Hi, @gewitterblitz , do you mind sharing code template for the time-distance matrix and your spatio-temporal clustering solution ?

gewitterblitz commented 1 year ago

@Stephane-Thales: I tried the following method but I am not sure if it's the best way.

import hdbscan
from scipy.spatial.distance import pdist

# data is of the form ['time','longitude','latitude']

def compute_squared_EDM(X):
    return squareform(pdist(X, metric='euclidean'))

hdb = hdbscan.HDBSCAN(metric='precomputed',cluster_selection_epsilon=20,min_cluster_size=5)
n, m = data.shape
timeDisMat=compute_squared_EDM(data[:,0].reshape(n, 1)) 
yy = hdb.fit(timeDisMat)
yy.cluster_selection_epsilon = 1e-5
yy.min_cluster_size = 5
disMat = compute_squared_EDM(data[:,1:3])
zz = yy.fit(disMat)

FWIW: This did not help me much because my data had some points too close to each other in space but distant in time and the hdbscan output still clustered the time-distant points into one cluster.
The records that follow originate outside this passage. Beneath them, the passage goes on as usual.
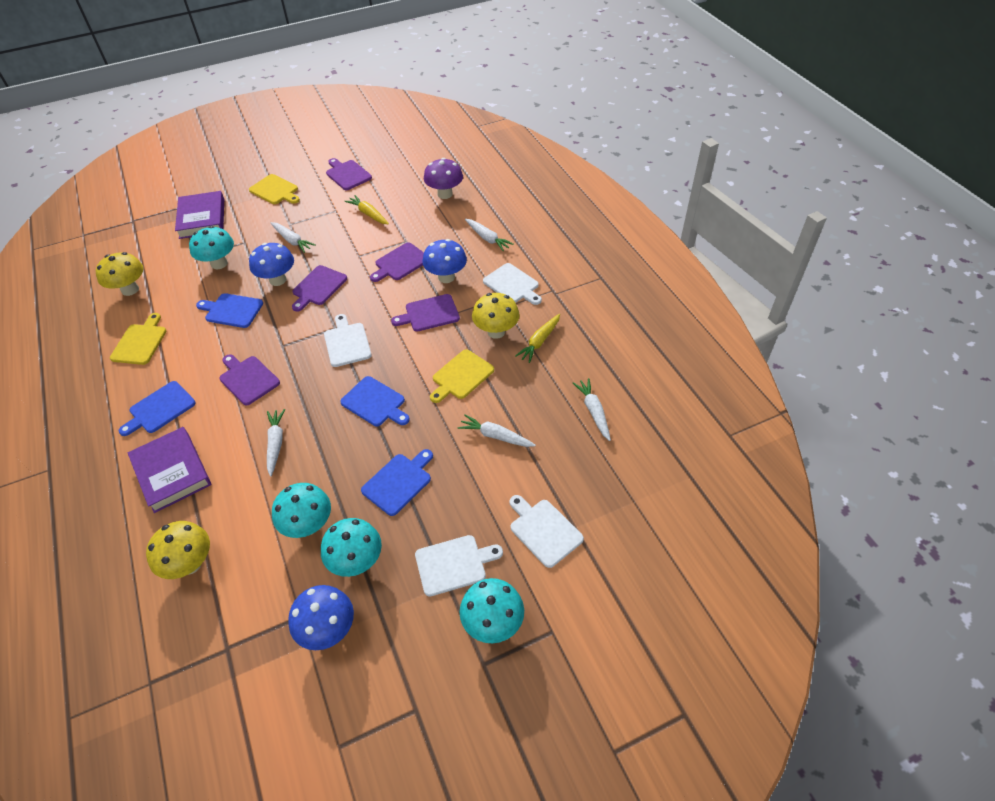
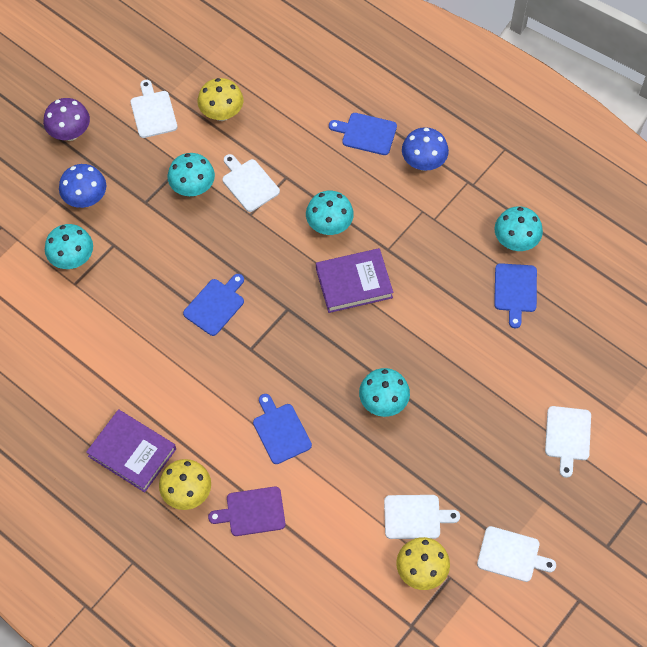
blue mushroom: [249,243,294,286] [288,585,354,650] [423,239,467,283] = 3 -> [59,164,106,208] [402,127,449,171] = 2
purple cutting board: [219,354,280,406] [292,265,347,312] [326,158,372,190] [370,242,424,282] [391,294,460,331] = 5 -> [208,486,286,536] = 1
turquoise mushroom: [189,226,234,269] [272,483,331,538] [321,518,382,577] [460,578,524,643] = 4 -> [45,224,93,269] [167,153,215,196] [306,191,354,235] [359,368,410,417] [495,206,543,251] = 5
white carrot: [267,409,285,477] [270,222,316,253] [458,414,536,447] [465,219,514,252] [573,378,611,441] = 5 -> none = 0
white cutting board: [324,314,372,367] [415,535,503,597] [483,263,542,305] [509,495,584,568] = 4 -> [130,80,177,138] [222,154,280,212] [384,495,460,539] [477,526,556,582] [545,406,591,478] = 5
yellow carrot: [344,195,389,225] [515,314,560,363] = 2 -> none = 0
yellow cutting board: [110,313,166,365] [249,174,300,204] [430,349,494,403] = 3 -> none = 0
Let me know if you have found something better.

Stephane-Thales commented 1 year ago

Hi @gewitterblitz ,

Is it possible that your 2nd .fit() is overwriting the 1st and all the part with timeDisMat is lost? DBScan does not have a partial_fit() feature only MiniBatchKMeans have one: https://scikit-learn.org/0.15/modules/scaling_strategies.html#incremental-learning

Above, jc-healy mentioned:

compute the Haversine distance between points and the temporal distance between your points and fold those together via a scaling that you felt was an appropriate between radian and seconds.

So: a) finding an appropriate rescaling for the 2 matrixes timeDisMat and disMat b) fusing the matrix. In R there is a fuse function, can't find in python, so you can do sqrt(timeDisMat^2 + disMat^2) as squared Euclidean distances are additive according to here c) running the dbscan once

I've no time to try... but if you have, please share your result and code ?

gewitterblitz commented 1 year ago

Yes, you are right. The first just gets overwritten instead of acting on top of the first cluster classification.

I tried your suggestion but still don't get convincing results. It's most likely due to the uneven scaling of the time and distance dimensions. Not sure if there's an easy way to figure out the correct rescaling method.

I tried 'normalization' ((x-x.min)/(x.max-x.min)) and the StandardScaler function from sklearn.preprocessing but both of these didn't help much.

Stephane-Thales commented 1 year ago

Perhaps the data need to be normalized also if the shapes are too different ?

using StandardScaler ?